Request – Recast the material as a Markdown table with the columns Row and Line, covering it from its first line up to and including the line with "leadership. Each and". Leave out blank lines.
━━━ Information
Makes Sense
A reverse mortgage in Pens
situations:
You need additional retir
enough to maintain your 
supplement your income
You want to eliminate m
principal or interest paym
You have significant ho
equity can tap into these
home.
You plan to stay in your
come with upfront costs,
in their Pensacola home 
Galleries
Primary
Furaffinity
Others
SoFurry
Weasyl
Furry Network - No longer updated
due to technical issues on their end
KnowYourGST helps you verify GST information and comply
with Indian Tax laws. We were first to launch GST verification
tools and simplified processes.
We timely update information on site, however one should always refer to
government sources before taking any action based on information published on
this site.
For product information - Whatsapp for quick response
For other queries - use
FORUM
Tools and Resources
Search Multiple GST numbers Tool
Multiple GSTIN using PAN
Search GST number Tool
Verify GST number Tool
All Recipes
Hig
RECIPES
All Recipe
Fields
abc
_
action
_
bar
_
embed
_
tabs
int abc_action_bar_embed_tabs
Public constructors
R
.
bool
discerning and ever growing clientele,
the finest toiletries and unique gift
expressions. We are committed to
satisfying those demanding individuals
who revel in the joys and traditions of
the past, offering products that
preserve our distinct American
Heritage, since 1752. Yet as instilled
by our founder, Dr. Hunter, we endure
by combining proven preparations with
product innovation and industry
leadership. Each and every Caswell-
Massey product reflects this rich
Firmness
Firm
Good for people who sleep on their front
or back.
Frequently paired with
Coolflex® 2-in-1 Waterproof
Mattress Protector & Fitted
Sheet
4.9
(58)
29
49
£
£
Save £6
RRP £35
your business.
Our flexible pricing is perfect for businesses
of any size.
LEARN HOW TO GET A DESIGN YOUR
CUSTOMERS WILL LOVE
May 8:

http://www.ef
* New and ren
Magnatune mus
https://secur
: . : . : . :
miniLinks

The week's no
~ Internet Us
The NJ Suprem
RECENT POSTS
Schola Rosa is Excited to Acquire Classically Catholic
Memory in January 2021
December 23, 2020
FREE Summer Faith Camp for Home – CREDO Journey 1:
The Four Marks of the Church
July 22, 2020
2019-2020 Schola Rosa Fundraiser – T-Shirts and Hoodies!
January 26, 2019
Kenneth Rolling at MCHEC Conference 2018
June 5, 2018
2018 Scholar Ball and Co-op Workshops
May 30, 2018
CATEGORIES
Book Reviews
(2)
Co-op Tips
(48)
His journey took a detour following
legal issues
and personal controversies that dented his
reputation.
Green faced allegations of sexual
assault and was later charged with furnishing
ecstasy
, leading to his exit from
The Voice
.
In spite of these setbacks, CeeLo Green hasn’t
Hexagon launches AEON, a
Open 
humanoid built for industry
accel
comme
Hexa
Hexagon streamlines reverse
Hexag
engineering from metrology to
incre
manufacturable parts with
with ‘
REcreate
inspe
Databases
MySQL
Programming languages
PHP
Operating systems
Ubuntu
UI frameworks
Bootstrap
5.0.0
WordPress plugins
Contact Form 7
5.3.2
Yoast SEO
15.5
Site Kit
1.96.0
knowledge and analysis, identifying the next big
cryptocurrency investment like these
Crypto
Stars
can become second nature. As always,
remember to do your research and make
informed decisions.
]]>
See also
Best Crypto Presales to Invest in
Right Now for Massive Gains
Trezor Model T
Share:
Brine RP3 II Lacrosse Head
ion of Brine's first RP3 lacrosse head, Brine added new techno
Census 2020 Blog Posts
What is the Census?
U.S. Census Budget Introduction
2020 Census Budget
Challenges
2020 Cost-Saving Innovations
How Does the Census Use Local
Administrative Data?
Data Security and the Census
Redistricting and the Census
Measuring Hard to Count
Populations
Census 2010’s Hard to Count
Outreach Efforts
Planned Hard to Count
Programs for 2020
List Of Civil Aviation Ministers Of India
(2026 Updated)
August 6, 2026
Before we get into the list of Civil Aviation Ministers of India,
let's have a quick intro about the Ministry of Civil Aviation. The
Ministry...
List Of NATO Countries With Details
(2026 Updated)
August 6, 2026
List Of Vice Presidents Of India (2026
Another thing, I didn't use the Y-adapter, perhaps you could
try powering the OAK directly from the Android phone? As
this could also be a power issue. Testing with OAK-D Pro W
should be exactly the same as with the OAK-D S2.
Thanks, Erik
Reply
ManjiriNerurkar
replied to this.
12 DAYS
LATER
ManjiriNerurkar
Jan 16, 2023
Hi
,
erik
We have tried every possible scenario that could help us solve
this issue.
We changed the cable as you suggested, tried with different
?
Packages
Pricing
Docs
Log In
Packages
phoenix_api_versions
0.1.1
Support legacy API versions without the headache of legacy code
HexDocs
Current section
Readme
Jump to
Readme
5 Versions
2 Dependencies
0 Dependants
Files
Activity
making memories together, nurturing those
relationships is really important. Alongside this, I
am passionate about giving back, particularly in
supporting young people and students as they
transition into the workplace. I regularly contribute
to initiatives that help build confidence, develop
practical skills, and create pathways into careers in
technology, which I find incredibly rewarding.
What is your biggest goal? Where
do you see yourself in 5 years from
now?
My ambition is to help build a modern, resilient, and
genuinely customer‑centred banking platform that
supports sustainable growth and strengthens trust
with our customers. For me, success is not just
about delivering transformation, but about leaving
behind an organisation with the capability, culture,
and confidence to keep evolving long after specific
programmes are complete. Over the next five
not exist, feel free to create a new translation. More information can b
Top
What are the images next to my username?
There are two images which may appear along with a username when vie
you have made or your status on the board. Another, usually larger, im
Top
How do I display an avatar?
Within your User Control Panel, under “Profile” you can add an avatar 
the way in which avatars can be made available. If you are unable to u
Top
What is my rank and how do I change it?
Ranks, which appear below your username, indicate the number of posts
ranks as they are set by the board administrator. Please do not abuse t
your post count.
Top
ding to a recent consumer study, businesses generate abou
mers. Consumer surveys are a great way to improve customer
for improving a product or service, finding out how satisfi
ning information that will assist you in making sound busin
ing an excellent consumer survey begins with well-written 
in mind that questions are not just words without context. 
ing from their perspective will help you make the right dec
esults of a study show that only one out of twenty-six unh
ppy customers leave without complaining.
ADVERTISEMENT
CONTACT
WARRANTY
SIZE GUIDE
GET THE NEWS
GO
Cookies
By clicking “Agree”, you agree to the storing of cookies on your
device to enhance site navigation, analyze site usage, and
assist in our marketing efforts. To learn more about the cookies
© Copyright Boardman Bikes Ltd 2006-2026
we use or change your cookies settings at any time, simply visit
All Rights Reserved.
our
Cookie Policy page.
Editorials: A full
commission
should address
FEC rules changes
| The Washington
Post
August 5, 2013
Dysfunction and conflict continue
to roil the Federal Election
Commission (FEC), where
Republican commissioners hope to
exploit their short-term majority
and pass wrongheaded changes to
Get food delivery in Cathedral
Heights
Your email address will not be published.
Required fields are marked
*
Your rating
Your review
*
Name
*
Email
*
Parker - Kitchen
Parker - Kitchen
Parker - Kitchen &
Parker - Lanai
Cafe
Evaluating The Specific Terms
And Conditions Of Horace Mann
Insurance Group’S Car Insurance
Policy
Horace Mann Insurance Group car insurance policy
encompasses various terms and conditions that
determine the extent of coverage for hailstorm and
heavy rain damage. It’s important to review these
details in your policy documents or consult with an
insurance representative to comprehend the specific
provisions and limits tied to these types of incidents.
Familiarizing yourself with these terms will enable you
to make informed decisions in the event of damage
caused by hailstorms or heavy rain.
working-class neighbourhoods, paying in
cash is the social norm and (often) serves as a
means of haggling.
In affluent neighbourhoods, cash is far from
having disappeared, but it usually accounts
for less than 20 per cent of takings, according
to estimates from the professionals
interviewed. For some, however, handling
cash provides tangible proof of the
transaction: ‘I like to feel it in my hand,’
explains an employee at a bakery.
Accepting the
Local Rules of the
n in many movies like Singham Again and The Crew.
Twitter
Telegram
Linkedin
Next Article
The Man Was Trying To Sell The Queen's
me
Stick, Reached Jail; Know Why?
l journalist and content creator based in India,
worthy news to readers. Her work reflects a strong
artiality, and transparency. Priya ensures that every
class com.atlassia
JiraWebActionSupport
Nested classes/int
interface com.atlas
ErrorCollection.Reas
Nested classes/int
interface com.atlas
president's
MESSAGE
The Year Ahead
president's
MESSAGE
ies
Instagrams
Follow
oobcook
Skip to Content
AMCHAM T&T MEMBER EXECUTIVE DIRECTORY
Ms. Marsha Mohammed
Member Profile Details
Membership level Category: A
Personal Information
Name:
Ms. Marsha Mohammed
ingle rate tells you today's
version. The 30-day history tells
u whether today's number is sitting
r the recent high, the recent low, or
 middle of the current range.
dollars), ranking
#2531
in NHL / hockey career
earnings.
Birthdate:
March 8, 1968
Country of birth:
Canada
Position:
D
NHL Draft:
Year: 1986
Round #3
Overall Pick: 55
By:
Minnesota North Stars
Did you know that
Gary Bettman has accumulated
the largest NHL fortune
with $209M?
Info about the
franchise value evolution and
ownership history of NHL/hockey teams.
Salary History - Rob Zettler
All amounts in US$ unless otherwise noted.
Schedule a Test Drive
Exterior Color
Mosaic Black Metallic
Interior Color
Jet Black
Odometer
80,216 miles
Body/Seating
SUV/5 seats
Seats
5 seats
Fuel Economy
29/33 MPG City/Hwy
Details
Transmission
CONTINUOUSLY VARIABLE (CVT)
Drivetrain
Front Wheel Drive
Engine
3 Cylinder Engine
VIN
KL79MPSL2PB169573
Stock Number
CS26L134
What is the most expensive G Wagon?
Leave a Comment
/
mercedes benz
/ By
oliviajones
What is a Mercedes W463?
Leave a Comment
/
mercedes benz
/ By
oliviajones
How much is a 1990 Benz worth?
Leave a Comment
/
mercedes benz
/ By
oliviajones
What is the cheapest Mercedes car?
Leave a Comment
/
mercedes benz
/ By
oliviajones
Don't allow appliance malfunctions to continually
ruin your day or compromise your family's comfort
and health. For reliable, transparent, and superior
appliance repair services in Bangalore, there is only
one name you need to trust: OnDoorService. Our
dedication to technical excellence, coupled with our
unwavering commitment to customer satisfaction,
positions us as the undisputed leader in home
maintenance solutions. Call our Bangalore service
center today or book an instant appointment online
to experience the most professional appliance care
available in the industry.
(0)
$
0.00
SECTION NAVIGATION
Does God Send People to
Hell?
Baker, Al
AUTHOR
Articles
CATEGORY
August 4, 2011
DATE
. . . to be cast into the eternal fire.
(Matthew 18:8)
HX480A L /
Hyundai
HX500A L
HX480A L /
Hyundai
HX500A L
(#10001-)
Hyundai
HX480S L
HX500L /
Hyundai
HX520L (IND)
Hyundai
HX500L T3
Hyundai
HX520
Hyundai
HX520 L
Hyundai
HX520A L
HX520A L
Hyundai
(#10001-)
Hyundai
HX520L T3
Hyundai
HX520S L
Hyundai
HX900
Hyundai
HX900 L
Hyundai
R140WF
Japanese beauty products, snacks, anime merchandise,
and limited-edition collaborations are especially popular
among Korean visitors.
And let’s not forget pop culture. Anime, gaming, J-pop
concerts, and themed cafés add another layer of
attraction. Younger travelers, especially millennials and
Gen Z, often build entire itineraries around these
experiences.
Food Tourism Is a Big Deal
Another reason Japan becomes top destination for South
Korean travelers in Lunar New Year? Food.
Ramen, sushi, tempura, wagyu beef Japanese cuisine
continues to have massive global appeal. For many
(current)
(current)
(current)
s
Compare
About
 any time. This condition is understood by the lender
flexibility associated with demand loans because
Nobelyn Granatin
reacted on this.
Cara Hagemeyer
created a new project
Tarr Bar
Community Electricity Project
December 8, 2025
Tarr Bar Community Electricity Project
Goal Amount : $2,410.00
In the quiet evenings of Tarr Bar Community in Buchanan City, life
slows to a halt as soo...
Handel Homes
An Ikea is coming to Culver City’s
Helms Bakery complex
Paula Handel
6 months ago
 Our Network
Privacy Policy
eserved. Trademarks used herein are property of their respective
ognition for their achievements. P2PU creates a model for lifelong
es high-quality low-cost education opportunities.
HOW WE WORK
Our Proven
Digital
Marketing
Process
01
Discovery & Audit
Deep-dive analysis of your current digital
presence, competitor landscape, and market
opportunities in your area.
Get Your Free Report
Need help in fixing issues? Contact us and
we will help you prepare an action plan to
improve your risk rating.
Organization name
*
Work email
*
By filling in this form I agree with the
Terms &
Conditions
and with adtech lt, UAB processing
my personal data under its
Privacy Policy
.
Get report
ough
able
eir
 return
━━━━━━
Solved exercise –
| Row | Line |
|---|---|
| 1 | Makes Sense |
| 2 | A reverse mortgage in Pens |
| 3 | situations: |
| 4 | You need additional retir |
| 5 | enough to maintain your  |
| 6 | supplement your income |
| 7 | You want to eliminate m |
| 8 | principal or interest paym |
| 9 | You have significant ho |
| 10 | equity can tap into these |
| 11 | home. |
| 12 | You plan to stay in your |
| 13 | come with upfront costs, |
| 14 | in their Pensacola home  |
| 15 | Galleries |
| 16 | Primary |
| 17 | Furaffinity |
| 18 | Others |
| 19 | SoFurry |
| 20 | Weasyl |
| 21 | Furry Network - No longer updated |
| 22 | due to technical issues on their end |
| 23 | KnowYourGST helps you verify GST information and comply |
| 24 | with Indian Tax laws. We were first to launch GST verification |
| 25 | tools and simplified processes. |
| 26 | We timely update information on site, however one should always refer to |
| 27 | government sources before taking any action based on information published on |
| 28 | this site. |
| 29 | For product information - Whatsapp for quick response |
| 30 | For other queries - use |
| 31 | FORUM |
| 32 | Tools and Resources |
| 33 | Search Multiple GST numbers Tool |
| 34 | Multiple GSTIN using PAN |
| 35 | Search GST number Tool |
| 36 | Verify GST number Tool |
| 37 | All Recipes |
| 38 | Hig |
| 39 | RECIPES |
| 40 | All Recipe |
| 41 | Fields |
| 42 | abc |
| 43 | _ |
| 44 | action |
| 45 | _ |
| 46 | bar |
| 47 | _ |
| 48 | embed |
| 49 | _ |
| 50 | tabs |
| 51 | int abc_action_bar_embed_tabs |
| 52 | Public constructors |
| 53 | R |
| 54 | . |
| 55 | bool |
| 56 | discerning and ever growing clientele, |
| 57 | the finest toiletries and unique gift |
| 58 | expressions. We are committed to |
| 59 | satisfying those demanding individuals |
| 60 | who revel in the joys and traditions of |
| 61 | the past, offering products that |
| 62 | preserve our distinct American |
| 63 | Heritage, since 1752. Yet as instilled |
| 64 | by our founder, Dr. Hunter, we endure |
| 65 | by combining proven preparations with |
| 66 | product innovation and industry |
| 67 | leadership. Each and every Caswell- |